[Horizons BetaPro says that yesterday’s post overstated the risks associated with the BetaPro S&P/TSX 60 Index ETF. I received the following clarification from HBP that addresses the three risks mentioned in the post.]
100% of the HXT portfolio is held in Cash securities with our Custodian and Sub-Custodians. Counterparty risk is limited to the marked-to-market value of the Swap, which in accordance with NI 81-102 governing mutual funds, cannot generally exceed more than 10% of the Net Asset Value of the ETF
From our perspective, there is very limited counterparty risk as it solely hinges on the very unlikely scenario that National Bank of Canada, one of Canada’s largest financial institutions, is not able to meet it’s obligations under the Swap.

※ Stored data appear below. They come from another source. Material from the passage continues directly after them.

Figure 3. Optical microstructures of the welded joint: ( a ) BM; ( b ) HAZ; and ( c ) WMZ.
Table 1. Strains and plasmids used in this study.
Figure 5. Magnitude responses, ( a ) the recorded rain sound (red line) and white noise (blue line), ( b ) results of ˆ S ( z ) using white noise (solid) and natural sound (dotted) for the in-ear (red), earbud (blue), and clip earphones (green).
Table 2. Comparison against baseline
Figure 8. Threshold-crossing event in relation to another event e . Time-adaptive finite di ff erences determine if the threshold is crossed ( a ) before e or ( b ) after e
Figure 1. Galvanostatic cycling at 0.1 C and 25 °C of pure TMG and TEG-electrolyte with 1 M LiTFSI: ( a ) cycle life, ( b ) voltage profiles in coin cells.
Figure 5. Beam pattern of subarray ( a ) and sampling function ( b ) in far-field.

There is potentially a higher tracking error that can result from traditional index replication – holding the physical securities – which can result in compounded tracking error over time and a difference in the returns of the ETF in comparison to the index it tracks.

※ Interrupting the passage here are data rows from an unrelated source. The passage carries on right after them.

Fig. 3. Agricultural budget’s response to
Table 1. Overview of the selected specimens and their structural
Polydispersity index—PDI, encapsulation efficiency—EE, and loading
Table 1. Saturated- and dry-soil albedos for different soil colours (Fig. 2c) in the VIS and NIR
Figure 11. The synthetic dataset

You wrote that you’re concerned that swap agreements could be amended and expenses may be amended, resulting in investors paying swap fees. Under the current Swap with our Counterparty, which matures in 5 years, this cannot happen. The swap fee is locked at zero for five years.
We used the words “Initially, …” in the Swap Fee section of the Prospectus because there is always the remote possibility that we have to enter into a new Swap with one or more new counterparties i.e. if the ETF gets too large for our current Counterparty, which may require us to pay a swap fee, we cannot quantify what is “too large” but we do not anticipate this ever happening.

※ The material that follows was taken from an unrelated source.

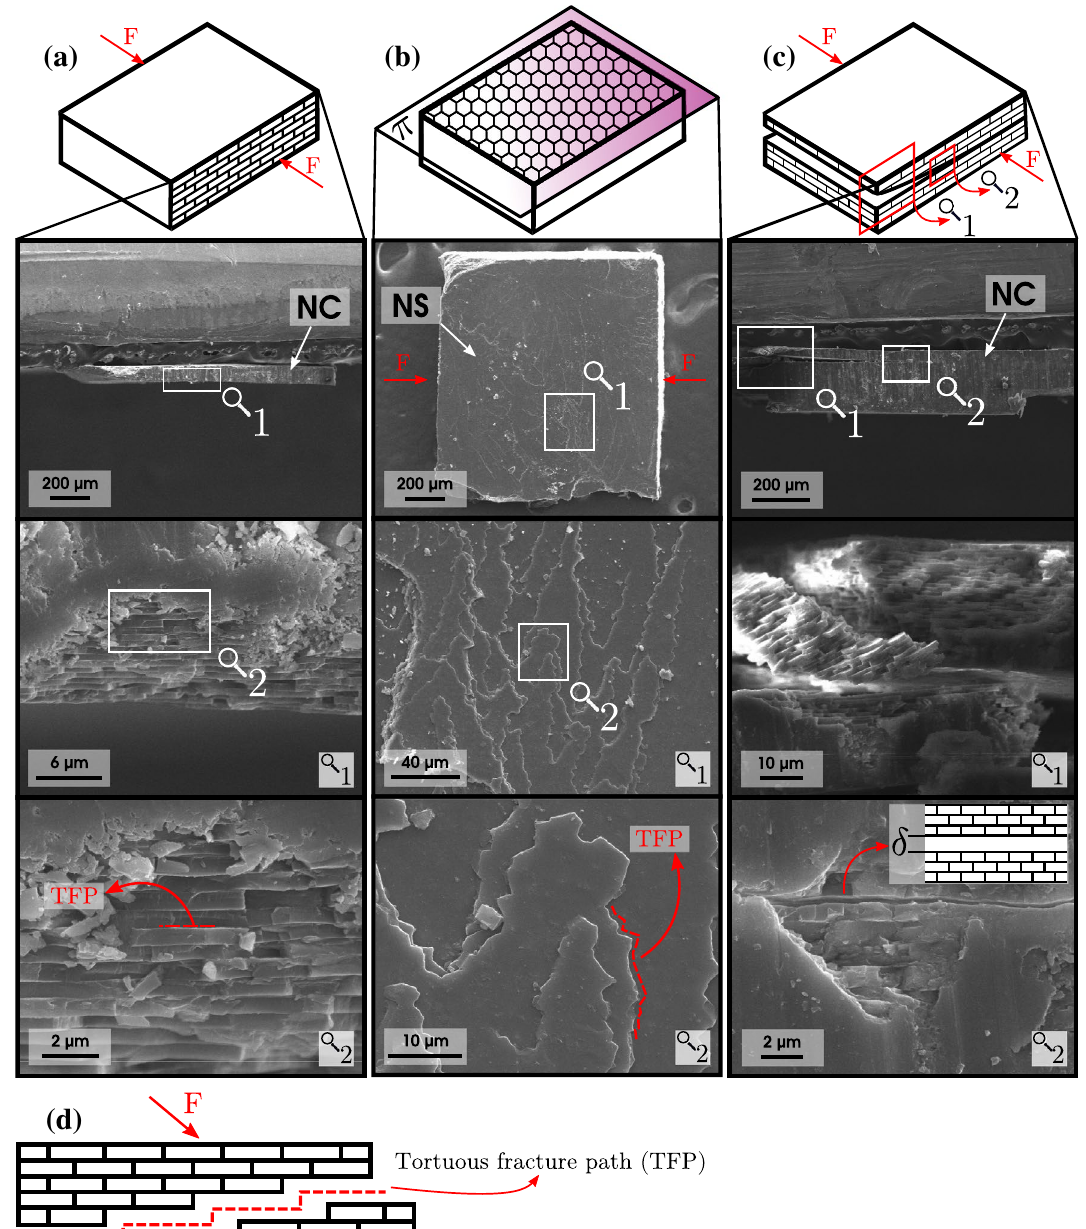
Figure 6. SEM images of the samples at the end of the compression test in the longitudinal ( ddd l ) and transversal ( ddd tr ) directions. ( a ) imaging on the layer cross-section (NC), ( b ) Imaging on the nacreous layer surface (NS), ( c ) sample with incomplete delamination, whose fracture origin has an aragonite “bricks” separation of δ , ( d ) tortuous fracture path (TFP). F: direction of the applied force; π : delamination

Horizons BetaPro has a longstanding relationship with our Counterparty, and there has never been any issue with the existing over-the-counter derivative products used for other ETFs. . Individual investors are not expected to incur any distributions. As was stated in a previous email, in the unlikelihood that a distribution occurs, a process is in place to offset those gains to redeeming dealer unitholders. Again, individual investors will not incur the cost of any distributions.
Unclear Tax Treatment
Here is a complete explanation of the tax treatment of HXT which is available www.horizonsetfs.com/HXT
The Manager does not anticipate any income distributions from HXT for unitholders who buy and sell their units through normal market facilities. HXT should not have any net income for tax purposes to allocate to its unitholders who do not redeem their units. It is expected that any income that HXT earns in any year will be offset by expenses that are deductible during that year.
As the Manager intends to maintain the TRS, HXT should only realize income if the TRS has to be partially settled as a result of a redemption request that is done through the Manager instead of through normal market facilities. If this occurs, then the Manager intends, on behalf of HXT, to allocate any income realized to the party redeeming their units. Provided an HXT unitholder does not submit a request to redeem their units through the Manager, the Manager does not expect the unitholder will receive any income distributions for tax purposes.
Again, there is a remote possibility that the ETF will make a distribution, but Horizons BetaPro will apply the same standard of care in minimizing taxable distributions with its ETF it has taken with the other Horizons BetaPro ETFs, which have never paid a taxable distribution.